Domee Shi’s Bao Explores the Deep Connection Between Women and Dumplings

Mother holding a dumpling.

This summer, after 32 years of animated Pixar shorts, Domee Shi became the first woman ever to direct one. Her eight-minute film, Bao, can be seen in theaters before the long-awaited Incredibles 2. At surface level, the heartwarming cartoon is about a lonely mother consoled by a dumpling that comes to life, filling the aching hole in her empty nest. Many writers have praised the short for its sharp attention to cultural detail, specifically the way it both celebrates Chinese culture and unpacks the relationship between immigrant parents and Americanized children. But at the heart of this story about motherhood, there is another complex relationship to be discovered: the rich connection between women and dumplings.

The short opens on a close-up of the mother’s hands, carefully kneading, cutting, and shaping her dough into rounds that are healthily stuffed and then delicately wrapped into bao, a steamed Chinese dumpling filled with meat or vegetables. After serving her husband, who stuffs his mouth and runs off to work, the mother is left to savor her creation alone. Just before she takes a bite, she realizes that one of the dumplings has come to life as a baby bao that cries and giggles. As the dumpling baby grows up, the mother tends to it like her own child, constantly fixing its folds and keeping it full of meat stuffing.

The short isn’t only animating a recipe, but a ritual passed from mothers to daughters. “My mom and I would make dumplings together on weekends and holidays like Chinese New Year and Christmas,” Shi told me via email. “My mom learned how to make dumplings from her grandma … Dumpling making has always been an activity I’ve associated with family—you make them at home, with your mom, your aunties, your grandmas. And you’re usually doing something else while you’re folding dumplings, like watching TV, or gossiping with each other. It seemed obvious to me that dumplings were a perfect vessel to tell a story about a parent/child relationship.”

While women have been traditionally relegated to the kitchen in many cultures due to gender norms and stereotypes, it is also a place where they have power to shape tradition and manifest self-expression. In Bao, the mother uses food as a way to express her love—she always shares buns and bread with her dumpling son while they are out running errands. When he becomes a defiant teenager, she cooks a giant meal in an attempt to win back his attention. Her plan fails as he retreats to his room to eat shrimp chips and talk on the phone. The last straw comes when the dumpling tries to leave home with his new girlfriend. In a moment of desperation, the mother eats the dumpling whole. When the mother’s human son returns, she bonds with him and his fiancée over the same dumpling ritual from the beginning of the short.

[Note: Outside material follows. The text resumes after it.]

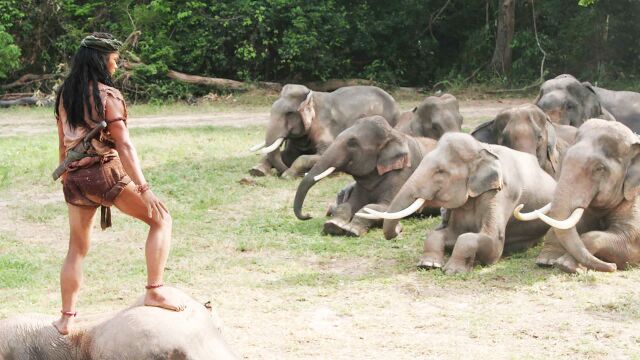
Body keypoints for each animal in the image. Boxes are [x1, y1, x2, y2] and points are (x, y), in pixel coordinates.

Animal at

The fiancée’s ability to follow the dumpling “rules” allows her to connect with her mother-in-law.

“There’s so many interesting rules about dumplings that I learned from my mom—like how mincing the meat with a cleaver instead of a meat grinder or food processor makes the dumplings taste better, or how there’s two ways to fold dumplings: the easy way … or the harder aka ‘better’ way,” Shi said. “Looking back, these ‘rules’ were just her way of saying that the more love and effort you put into the dumplings, the better they taste. This principle is definitely something I used in Bao, where the mom character expresses her love for her dumpling child through feeding him and cooking for him. To me, that’s how the Chinese women in my life showed they cared for me.”

This connection between women and dumplings stretches beyond Chinese culture. In the 13th century when dumplings were said to be introduced to countries in Eastern Europe, Georgians named their dumplings khinkali, after the word for woman (k’ali). In the American South, chicken and dumplings has been a beloved home food for decades. In this case, chicken and dumplings helped women get their families through tough times with comforting, filling food that stretched ingredients as far as they could go. Food writer Ronni Lundy remembers her Great-Aunt Johnnie making the dish in southeastern Kentucky.

“I am sure Johnnie was cooking chickens she had culled from the flock, and I remember they had a big flavor,” she told me. “She often cooked a huge pot with more than one bird in it, then canned the extra meat in broth and fat to be pulled out in the winter to make chicken and dumplings then.”

In 2015, Part and Parcel started a program in Britain that taught migrant women how to make Polish pierogi. The organization aims to bring women from all different communities together over dumplings to bond and make new friends in a foreign country. As the women knead and shape the dough, they also have a chance to practice their English skills in conversation together.

As mothers, daughters, sisters, grandmothers, and aunts all over the world spend time together folding and stuffing some form of dumpling, a connection is forged between the women and a beloved comfort food. Domee Shi harnessed the love and effort put into each and every dumpling, transforming the food into a meaningful parcel to carry a story about motherhood. It’s only fitting that Shi became the first woman to direct a Pixar short while bringing the special connection between women and dumplings to life.